Мало того, что часть артиллерии солдатам 70-ой бригады 35-й пехотной дивизии все же удалось эвакуировать с дороги с наступлением ночи, так еще подошедшее подкрепление прибыло с парой своих батарей. Именно эти орудия и открыли огонь прямой наводкой по окраине леса, откуда раздалась стрельба, стоило пехоте приблизиться к нему на расстояние в полкилометра. И к моменту прибытия командира русской дивизии на передовую, 237-ой полк потерял разбитыми уже все свои пулеметы и не менее двухсот солдат только погибшими. Естественно, видя такое дело, остальные предпочитали отползать поглубже в лес, где деревья позволяли укрыться, как от пуль, так и от осколков, не говоря уже о шрапнели. В какой-то мере это помогло избежать новых потерь от огня австрийской артиллерии, но одновременно позволило ее пехоте достичь кромки леса, не понеся серьезных потерь, после чего опять началась никем не контролируемая перестрелка всех со всеми. Лишь в районе дороги противника удалось откинуть назад, когда высадивший своего пассажира броневик буквально врубился в наступающую по ней роту австрийской пехоты, в считанные секунды положив огнем своих двух пулеметов не менее полусотни человек, а остальных заставив бежать без оглядки.

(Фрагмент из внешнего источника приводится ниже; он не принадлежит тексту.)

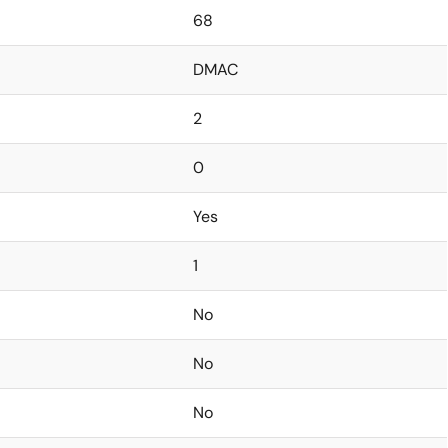
68
DMAC
2
0
Yes
1
No
No
No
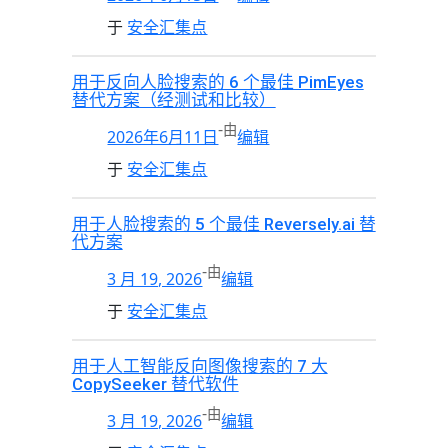
于
安全汇集点
用于反向人脸搜索的 6 个最佳 PimEyes
替代方案（经测试和比较）
-
由
2026年6月11日
编辑
于
安全汇集点
用于人脸搜索的 5 个最佳 Reversely.ai 替
代方案
-
由
3 月 19, 2026
编辑
于
安全汇集点
用于人工智能反向图像搜索的 7 大
CopySeeker 替代软件
-
由
3 月 19, 2026
编辑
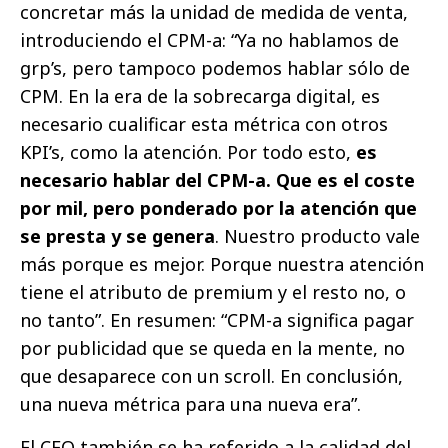
concretar más la unidad de medida de venta,
introduciendo el CPM-a: “Ya no hablamos de
grp’s, pero tampoco podemos hablar sólo de
CPM. En la era de la sobrecarga digital, es
necesario cualificar esta métrica con otros
KPI’s, como la atención. Por todo esto,
es
necesario hablar del CPM-a. Que es el coste
por mil, pero ponderado por la atención que
se presta y se genera
. Nuestro producto vale
más porque es mejor. Porque nuestra atención
tiene el atributo de premium y el resto no, o
no tanto”. En resumen: “CPM-a significa pagar
por publicidad que se queda en la mente, no
que desaparece con un scroll. En conclusión,
una nueva métrica para una nueva era”.
El CEO también se ha referido a la calidad del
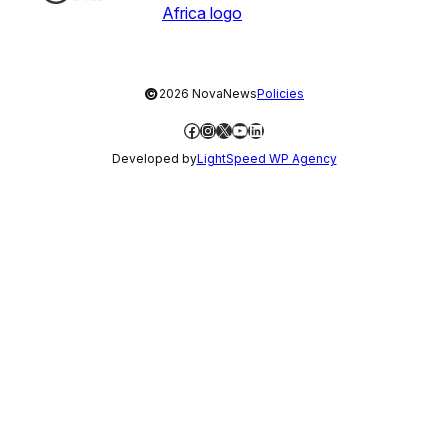
©
2026 NovaNews
Policies
Facebook
Instagram
X
YouTube
LinkedIn
Developed by
LightSpeed WP Agency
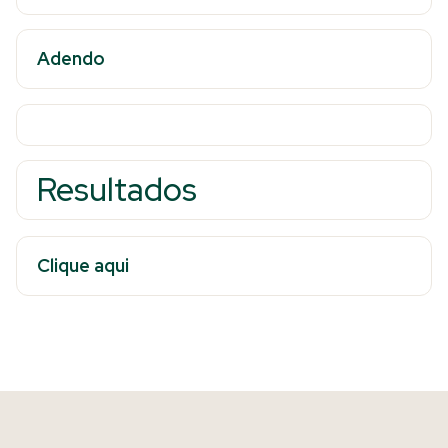
Adendo
Resultados
Clique aqui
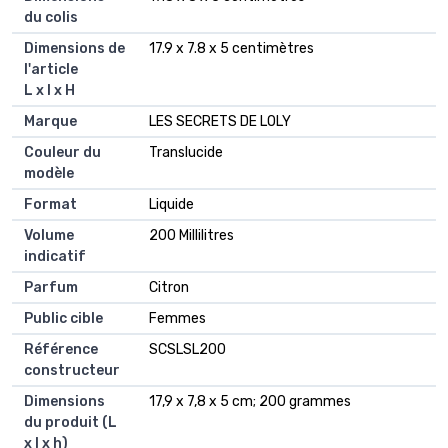
du colis
Dimensions de
‎17.9 x 7.8 x 5 centimètres
l'article
L x l x H
Marque
‎LES SECRETS DE LOLY
Couleur du
‎Translucide
modèle
Format
‎Liquide
Volume
‎200 Millilitres
indicatif
Parfum
‎Citron
Public cible
‎Femmes
Référence
‎SCSLSL200
constructeur
Dimensions
‎17,9 x 7,8 x 5 cm; 200 grammes
du produit (L
x l x h)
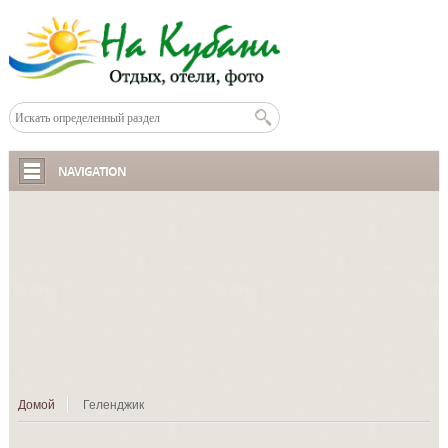
NAVIGATION
Домой
Геленджик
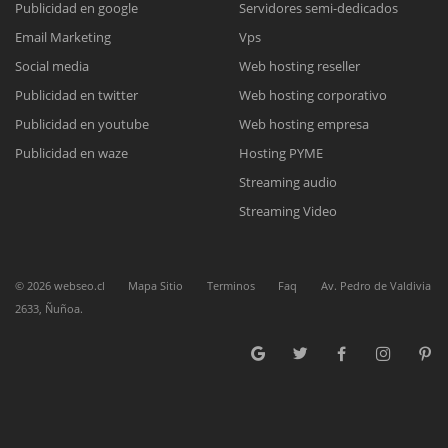
Publicidad en google
Servidores semi-dedicados
Email Marketing
Vps
Reunión online
Social media
Web hosting reseller
Publicidad en twitter
Web hosting corporativo
Nuestros ejecutivos le enviarán un correo electrónico con el enlace a
Chat Online
Meet para la reunión online.
Publicidad en youtube
Web hosting empresa
Cotización
Todos nuestros ejecutivos están fuera de línea. Complete el formulario
Publicidad en waze
Hosting PYME
para enviarnos un correo electrónico con sus datos personales.
Complete el formulario y nos contactaremos a la brevedad.
Streaming audio
Streaming Video
©
2026
webseo.cl
Mapa Sitio
Terminos
Faq
Av. Pedro de Valdivia
2633, Ñuñoa.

Преследование отступающего противника длилось недолго - большинство юркнуло в ближайшие заросли, а тех, кто успел преодолеть расстояние в считанные сотни метров и вылететь за пределы лесного массива, прикрыла артиллерия. Стоило БА-3 выскочить с лесной дороги, как он тут же оказался под обстрелом не менее полудюжины пулеметов и вдвое большего количества орудий. Попытавшийся было огрызнуться броневик успел выстрелить всего пару раз из своей короткоствольной 37-мм пушечки, когда вокруг него начали вставать столь частые фонтаны разрывов фугасных гранат, что механик-водитель, не дожидаясь команды, врубил заднюю передачу и на максимально возможной скорости скрылся от губительного огня за деревьями. Все же броня у него была противопульная, и, как показали события вчерашнего дня, попадание в корпус даже 80-мм гранаты могло натворить много дел, а до ремонтных мастерских была не одна сотня километров.
Отойдя на безопасное расстояние, броневик остановился уже в тылу вновь выдвинувшейся вперед своей пехоты и из него выпрыгнул чумазый командир машины. Прихватив бинокль и блокнот, он довольно быстро метнулся к переднему краю и, схоронившись за толстым стволом поваленного попаданием снаряда дерева, принялся высматривать позицию столь мешающих им артиллерийских батарей. Пусть установленное на данном броневике вооружение и не позволяло бороться с таким противником на больших дистанциях, это вовсе не значило, что следовало сидеть сложа руки в ожидании какого-либо чуда. Все же немалой составляющей частью успеха в той или иной операции, являлась предварительная подготовка, что изо дня в день втолковывали им во время военных сборов. А в его ситуации знать, куда следует стрелять в первую очередь, вообще виделось жизненно необходимым. Впрочем, попусту рисковать техникой и жизнями экипажа, бросаясь "грудью на амбразуру", он совершенно точно не собирался, ведь борьба с вражеской артиллерией являлась прерогативой авиации.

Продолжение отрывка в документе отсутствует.